◆ WHAT NEEDS TO BE DONE
Each record must be copied in full and unchanged; any image it holds is excluded.

[Dataset excerpts]

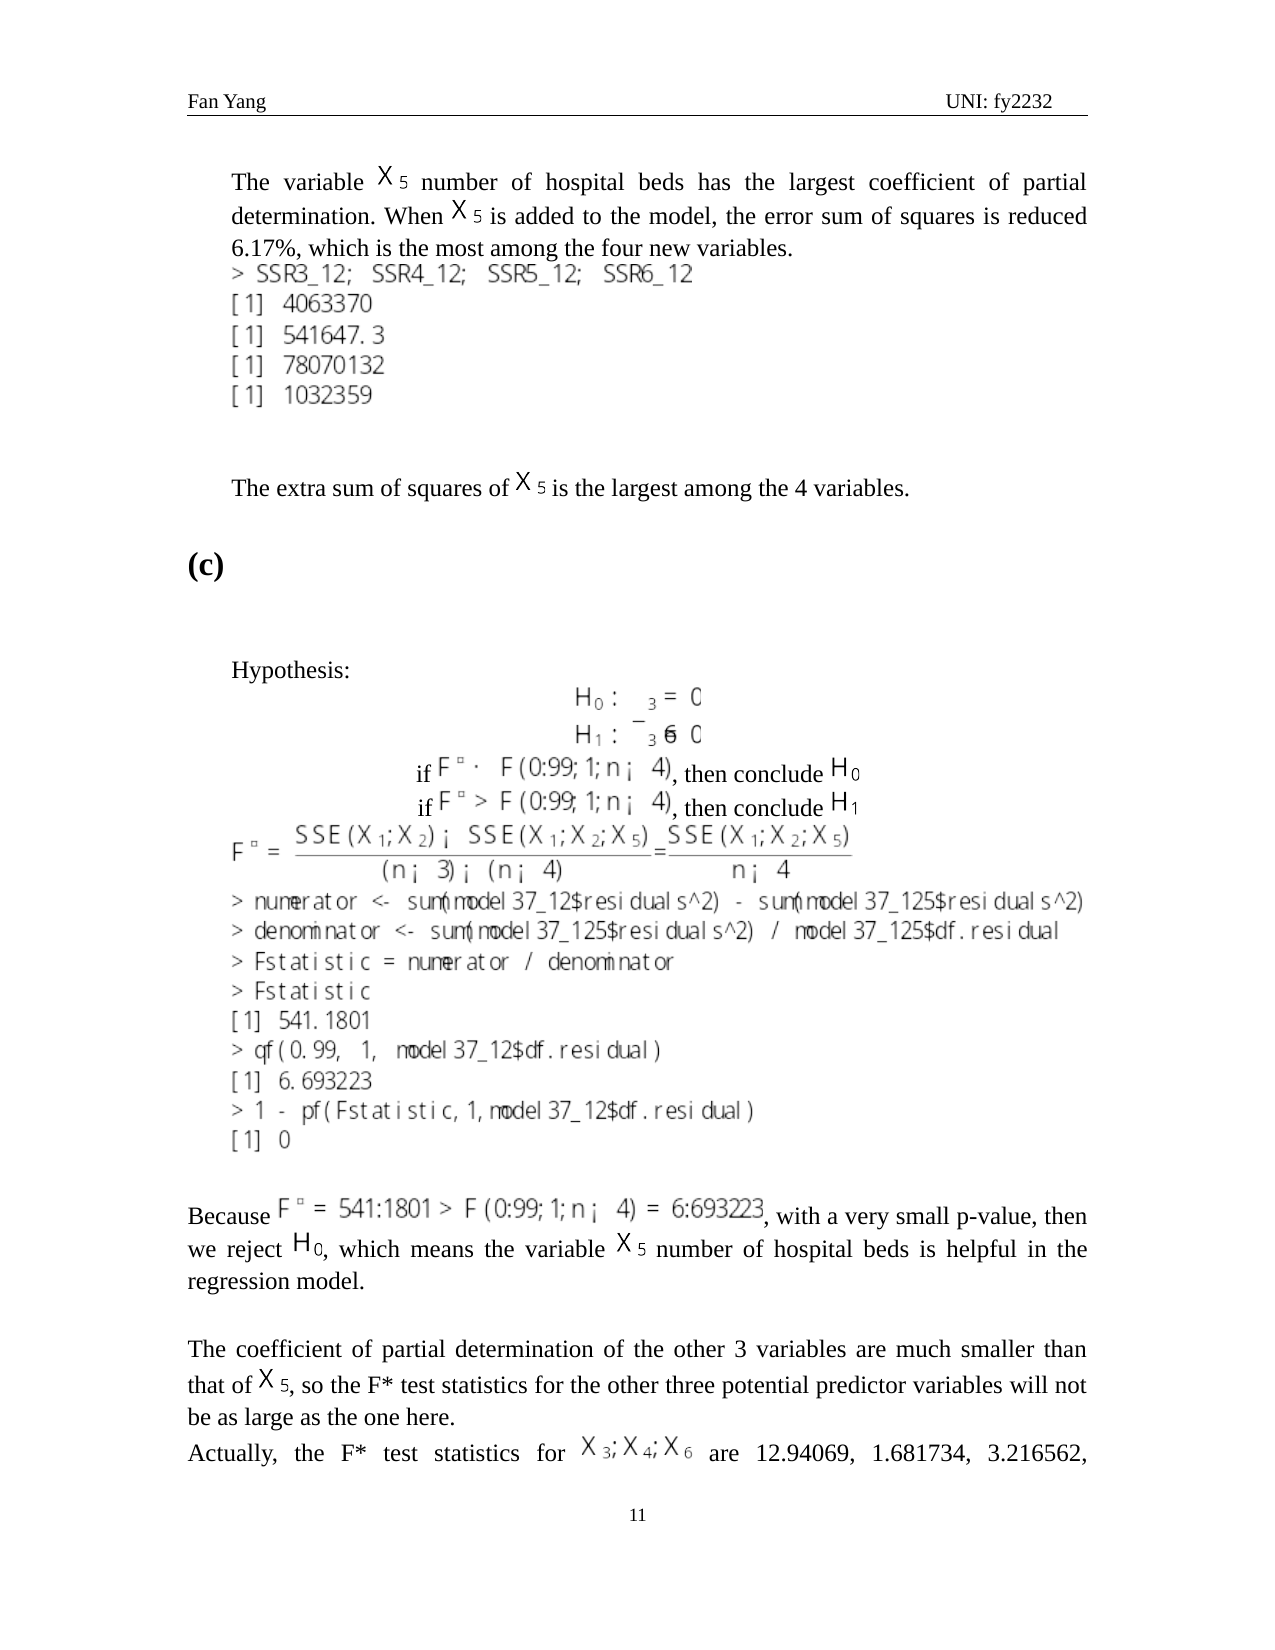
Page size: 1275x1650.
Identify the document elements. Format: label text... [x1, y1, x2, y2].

text The variable number of hospital beds has the largest coefficient of partial determination. When is added to the model, the error sum of squares is reduced 6.17%, which is the most among the four new variables. [231, 163, 1088, 265]
subtitle (c) [187, 529, 1088, 597]
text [187, 1433, 1088, 1467]
text The coefficient of partial determination of the other 3 variables are much smaller than that of , so the F* test statistics for the other three potential predictor variables will not be as large as the one here. [187, 1332, 1088, 1433]
text if , then conclude [231, 788, 1088, 822]
text Because , with a very small p-value, then we reject , which means the variable number of hospital beds is helpful in the regression model. [187, 1196, 1088, 1298]
text The extra sum of squares of is the largest among the 4 variables. [231, 468, 1088, 502]
text Hypothesis: [187, 652, 1088, 686]
text if , then conclude [231, 754, 1088, 788]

◆ REPLY
Page size: 1275x1650.
Identify the document elements. Format: label text... [x1, y1, x2, y2].

text The variable number of hospital beds has the largest coefficient of partial determination. When is added to the model, the error sum of squares is reduced 6.17%, which is the most among the four new variables. [231, 163, 1088, 265]
subtitle (c) [187, 529, 1088, 597]
text [187, 1433, 1088, 1467]
text The coefficient of partial determination of the other 3 variables are much smaller than that of , so the F* test statistics for the other three potential predictor variables will not be as large as the one here. [187, 1332, 1088, 1433]
text if , then conclude [231, 788, 1088, 822]
text Because , with a very small p-value, then we reject , which means the variable number of hospital beds is helpful in the regression model. [187, 1196, 1088, 1298]
text The extra sum of squares of is the largest among the 4 variables. [231, 468, 1088, 502]
text Hypothesis: [187, 652, 1088, 686]
text if , then conclude [231, 754, 1088, 788]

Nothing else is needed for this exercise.